▸ Materials provided
---*---

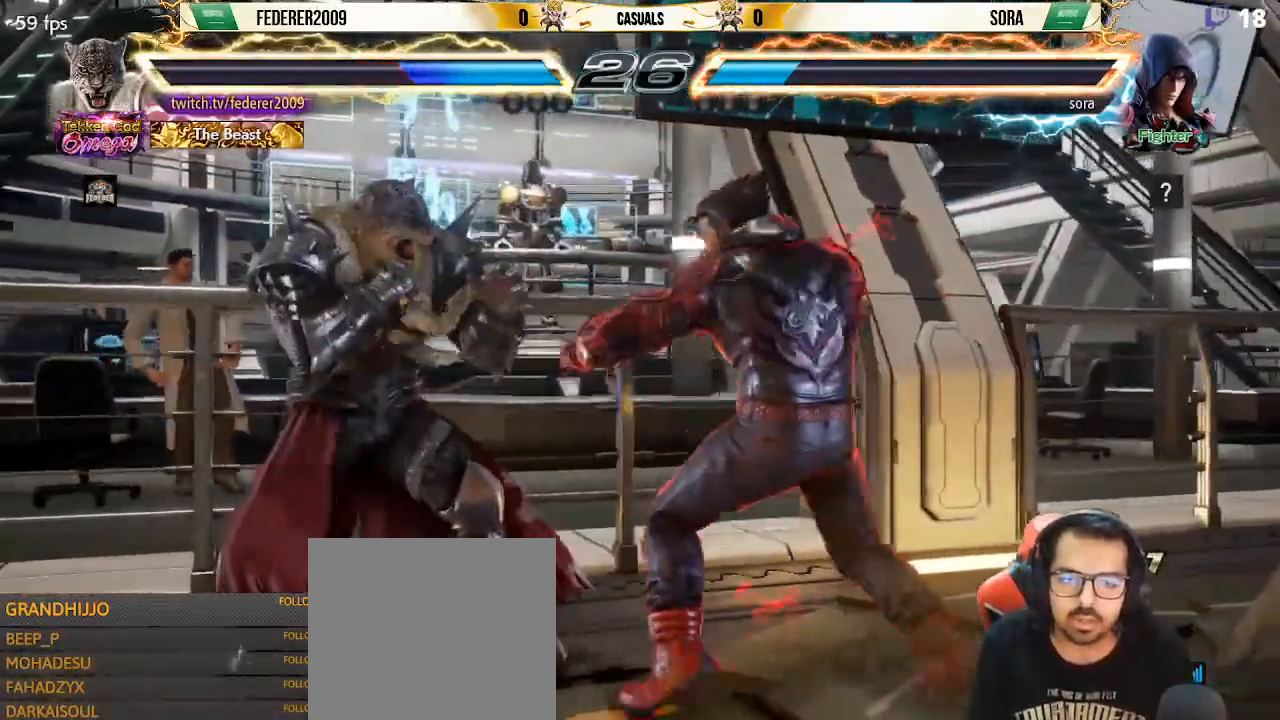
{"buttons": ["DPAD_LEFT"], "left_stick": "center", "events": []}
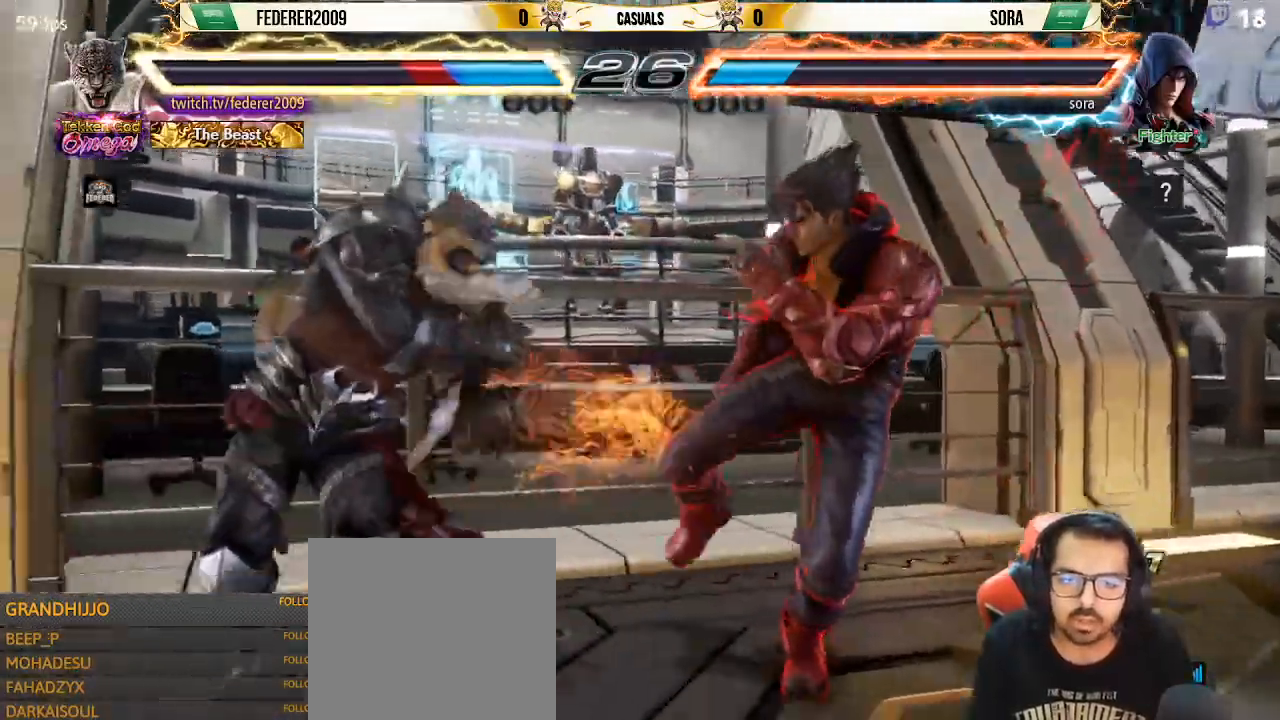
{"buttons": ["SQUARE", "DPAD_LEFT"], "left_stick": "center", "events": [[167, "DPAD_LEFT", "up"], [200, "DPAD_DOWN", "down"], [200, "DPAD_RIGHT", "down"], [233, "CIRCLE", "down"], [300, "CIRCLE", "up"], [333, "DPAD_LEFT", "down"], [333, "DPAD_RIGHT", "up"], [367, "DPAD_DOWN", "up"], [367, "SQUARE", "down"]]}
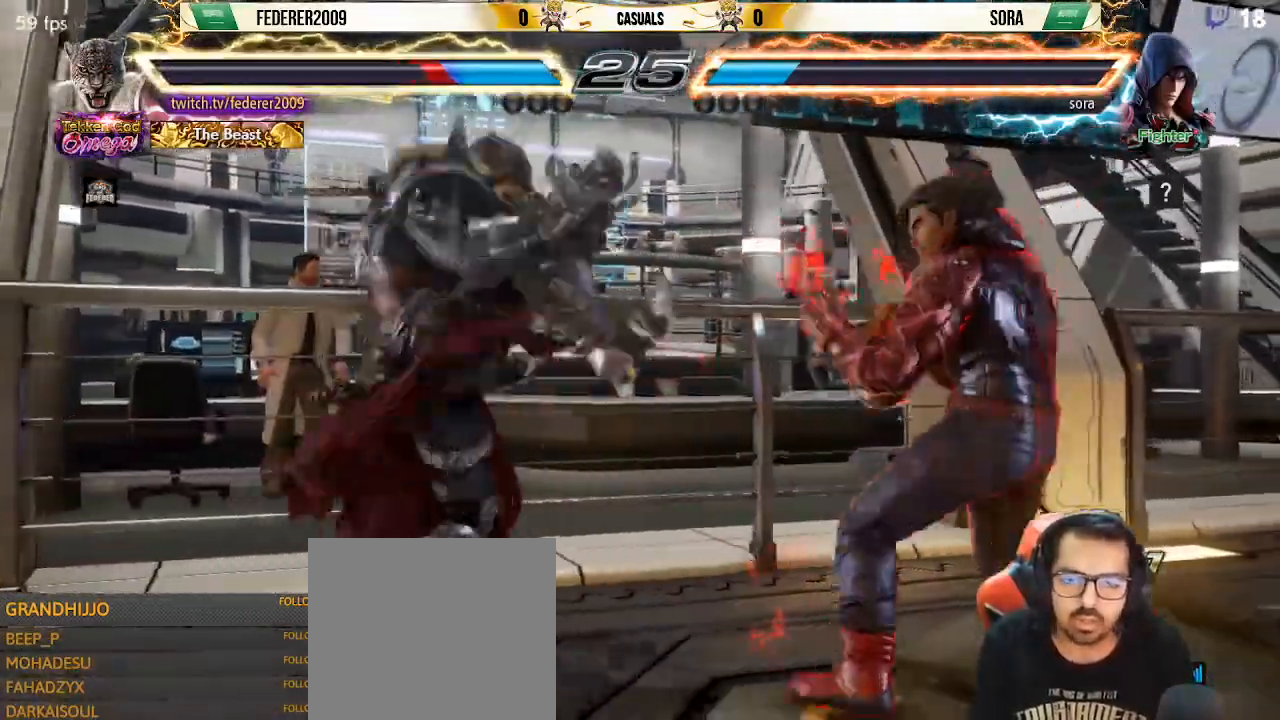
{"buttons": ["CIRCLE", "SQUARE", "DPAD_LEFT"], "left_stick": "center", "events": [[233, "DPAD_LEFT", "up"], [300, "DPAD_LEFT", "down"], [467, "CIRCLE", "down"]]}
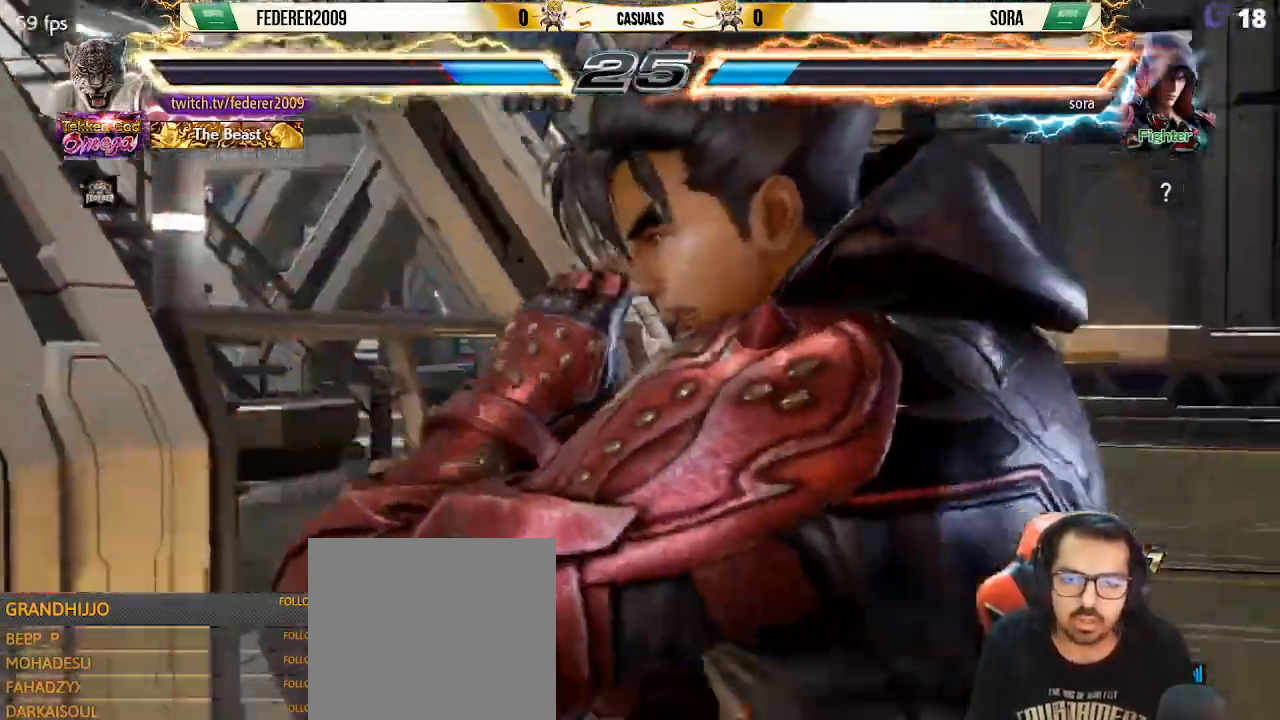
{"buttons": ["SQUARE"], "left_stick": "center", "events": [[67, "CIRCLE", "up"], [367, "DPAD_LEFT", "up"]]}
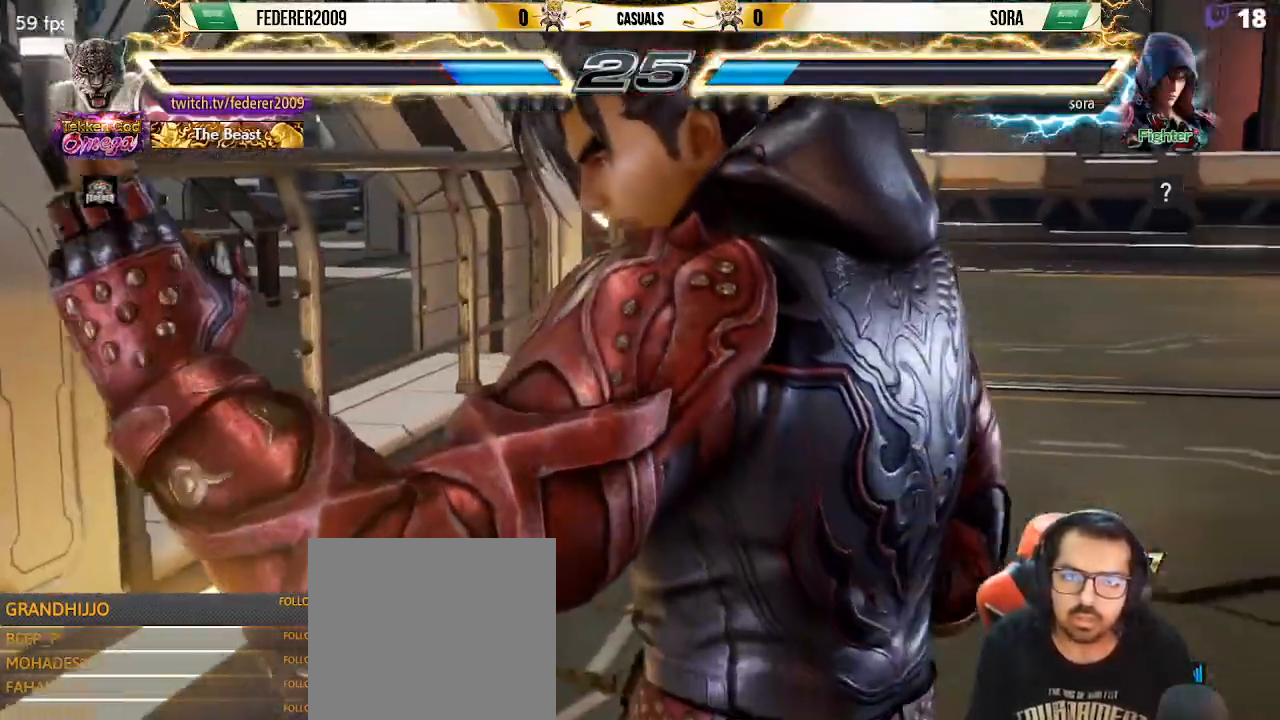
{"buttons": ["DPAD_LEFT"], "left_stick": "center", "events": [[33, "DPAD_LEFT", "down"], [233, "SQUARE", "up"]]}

---*---

▸ Activity
Copy all the material above exactly, but skip each image.

▸ Problem solution
{"buttons": ["DPAD_LEFT"], "left_stick": "center", "events": []}
{"buttons": ["SQUARE", "DPAD_LEFT"], "left_stick": "center", "events": [[167, "DPAD_LEFT", "up"], [200, "DPAD_DOWN", "down"], [200, "DPAD_RIGHT", "down"], [233, "CIRCLE", "down"], [300, "CIRCLE", "up"], [333, "DPAD_LEFT", "down"], [333, "DPAD_RIGHT", "up"], [367, "DPAD_DOWN", "up"], [367, "SQUARE", "down"]]}
{"buttons": ["CIRCLE", "SQUARE", "DPAD_LEFT"], "left_stick": "center", "events": [[233, "DPAD_LEFT", "up"], [300, "DPAD_LEFT", "down"], [467, "CIRCLE", "down"]]}
{"buttons": ["SQUARE"], "left_stick": "center", "events": [[67, "CIRCLE", "up"], [367, "DPAD_LEFT", "up"]]}
{"buttons": ["DPAD_LEFT"], "left_stick": "center", "events": [[33, "DPAD_LEFT", "down"], [233, "SQUARE", "up"]]}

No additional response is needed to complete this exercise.